La Première ministre danoise, Mette Frederiksen, a affirmé que « les États-Unis n'ont pas le droit d'annexer l'une des trois nations du royaume danois ». Elle a également noté que le Danemark, et par extension le Groenland, est membre de l'OTAN.
L'intérêt de Trump pour le Groenland découle de sa situation stratégique et de ses potentielles richesses minérales. La position géographique de l'île est importante à des fins de défense, en particulier dans la région arctique.
La notion d'achat du Groenland par les États-Unis n'est pas nouvelle. Le gouvernement américain a envisagé d'acheter l'île en 1867, puis à nouveau après la Seconde Guerre mondiale. En août 2019, l'intérêt de Trump pour l'achat du Groenland a été révélé publiquement, suscitant de vives réactions de la part des responsables danois qui ont affirmé que le Groenland n'était pas à vendre.

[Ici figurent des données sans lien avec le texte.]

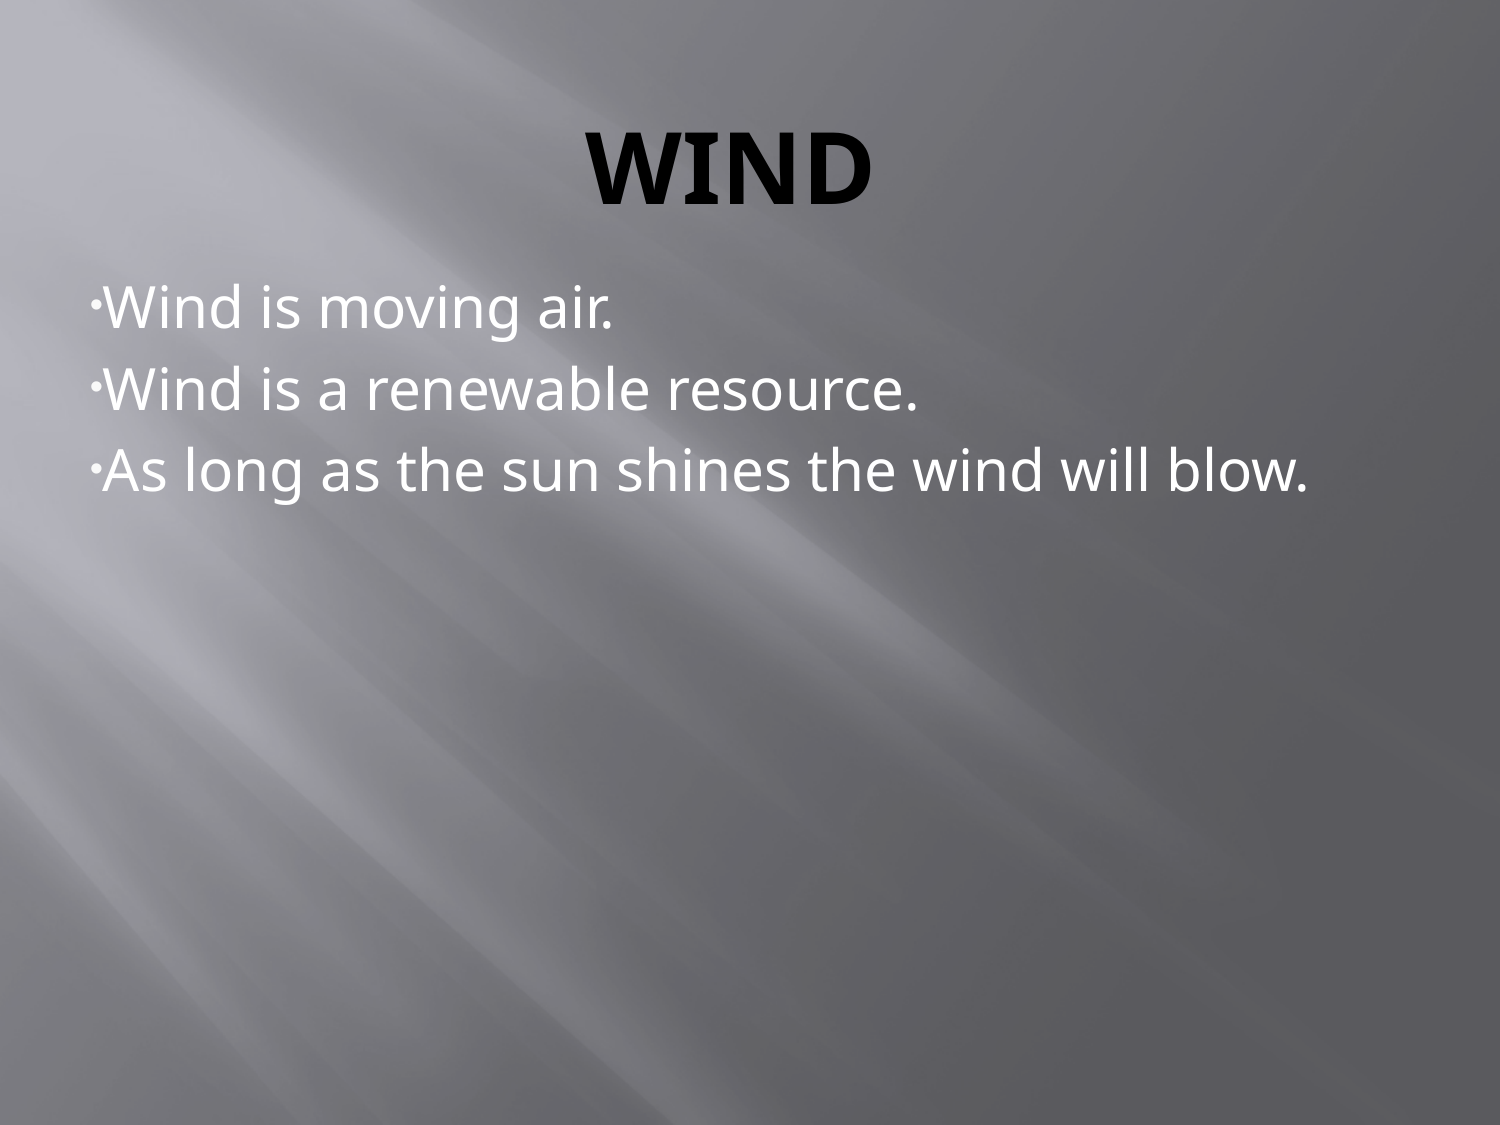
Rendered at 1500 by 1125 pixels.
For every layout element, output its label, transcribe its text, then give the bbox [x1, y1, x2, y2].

title Wind [69, 37, 1420, 225]
subtitle Wind is moving air. Wind is a renewable resource. As long as the sun shines the wind will blow. [75, 262, 1425, 834]
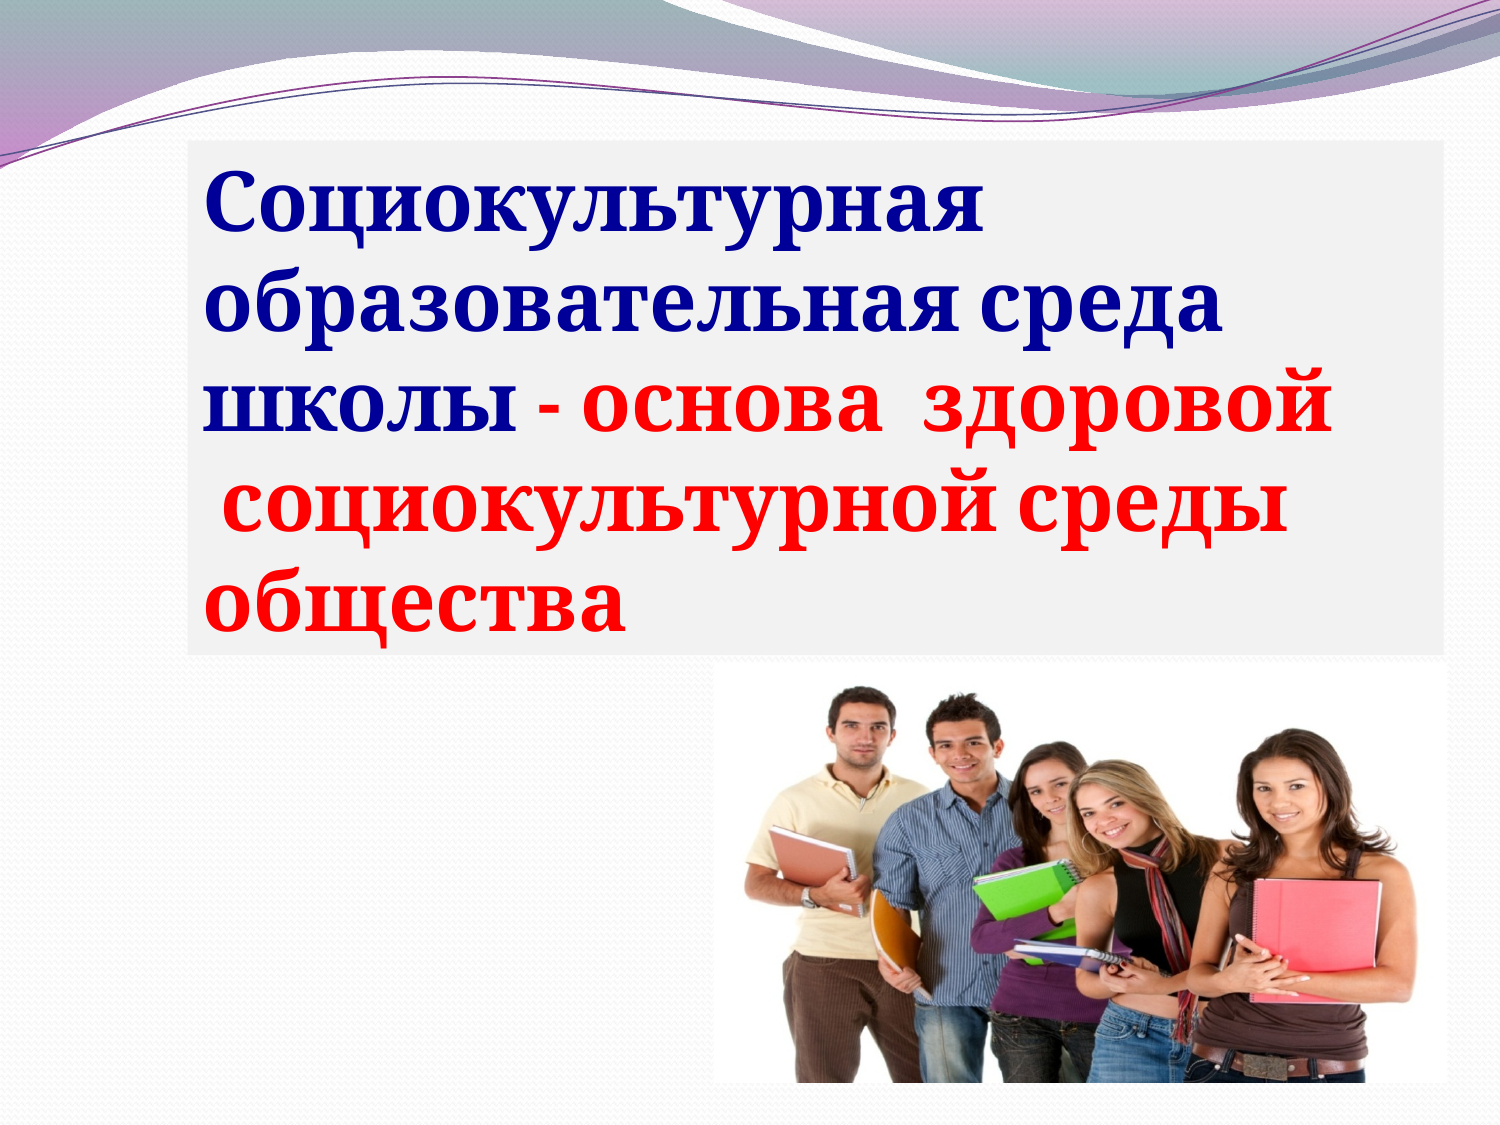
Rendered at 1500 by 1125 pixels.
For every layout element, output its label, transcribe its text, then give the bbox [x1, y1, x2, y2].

text_box Социокультурная образовательная среда школы - основа здоровой социокультурной среды общества [187, 140, 1444, 656]
picture [714, 663, 1447, 1083]
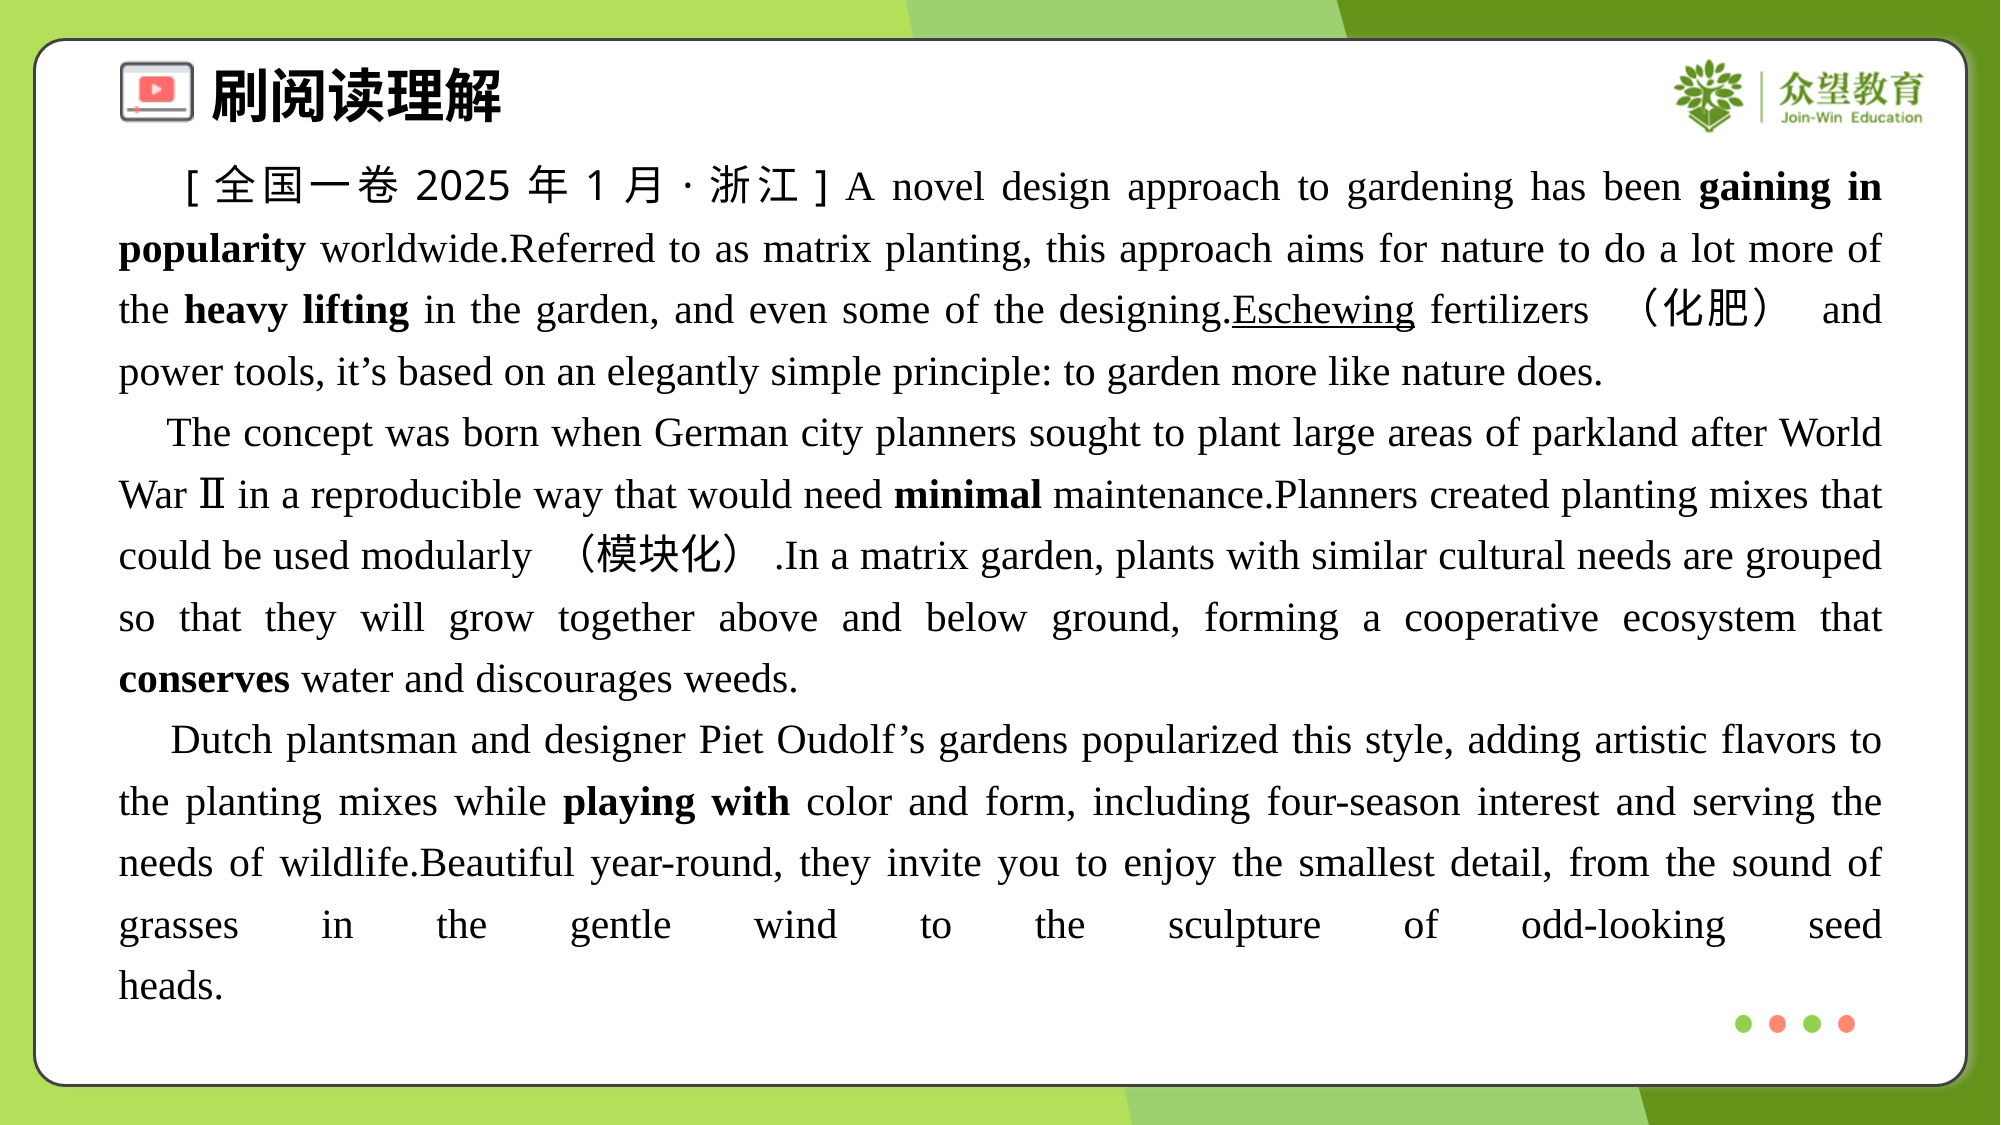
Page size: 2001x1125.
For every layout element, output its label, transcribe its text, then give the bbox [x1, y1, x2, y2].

picture [0, 0, 2000, 1125]
text_box [全国一卷2025年1月·浙江] A novel design approach to gardening has been gaining in popularity worldwide.Referred to as matrix planting, this approach aims for nature to do a lot more of the heavy lifting in the garden, and even some of the designing.Eschewing fertilizers （化肥） and power tools, it’s based on an elegantly simple principle: to garden more like nature does. The concept was born when German city planners sought to plant large areas of parkland after World War Ⅱ in a reproducible way that would need minimal maintenance.Planners created planting mixes that could be used modularly （模块化）.In a matrix garden, plants with similar cultural needs are grouped so that they will grow together above and below ground, forming a cooperative ecosystem that conserves water and discourages weeds. Dutch plantsman and designer Piet Oudolf’s gardens popularized this style, adding artistic flavors to the planting mixes while playing with color and form, including four-season interest and serving the needs of wildlife.Beautiful year-round, they invite you to enjoy the smallest detail, from the sound of grasses in the gentle wind to the sculpture of odd-looking seed heads.#3 [118, 147, 1883, 1003]
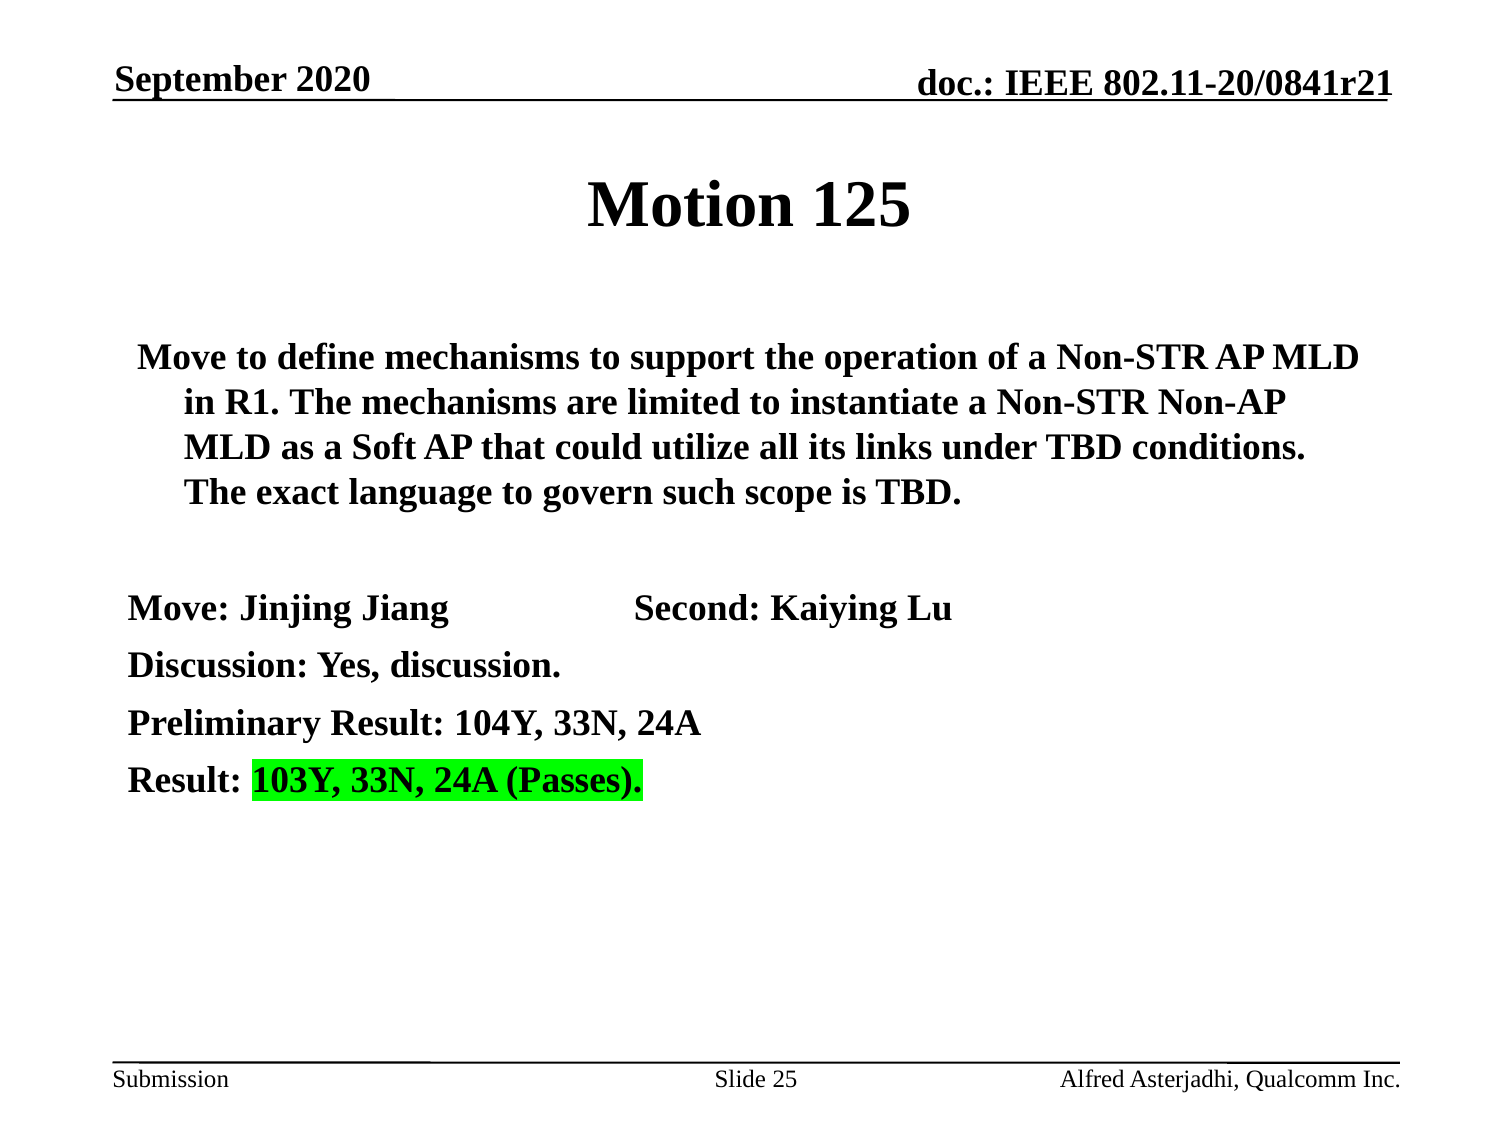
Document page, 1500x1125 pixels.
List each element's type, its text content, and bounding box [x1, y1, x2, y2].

list Move to define mechanisms to support the operation of a Non-STR AP MLD in R1. The mechanisms are limited to instantiate a Non-STR Non-AP MLD as a Soft AP that could utilize all its links under TBD conditions. The exact language to govern such scope is TBD. Move: Jinjing Jiang Second: Kaiying Lu Discussion: Yes, discussion. Preliminary Result: 104Y, 33N, 24A Result: 103Y, 33N, 24A (Passes). [112, 324, 1388, 1000]
title Motion 125 [112, 112, 1388, 288]
footer Alfred Asterjadhi, Qualcomm Inc. [878, 1061, 1402, 1093]
slide_number Slide 25 [712, 1061, 800, 1123]
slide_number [114, 54, 423, 100]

Des manifestations contre la perspective d'une annexion ont eu lieu devant le consulat américain à Nuuk, au Groenland, en mars, reflétant le sentiment local contre le transfert potentiel de souveraineté. L'état actuel de toute négociation ou discussion potentielle reste incertain, mais les dirigeants groenlandais ont insisté sur un dialogue respectueux dans le respect du droit international.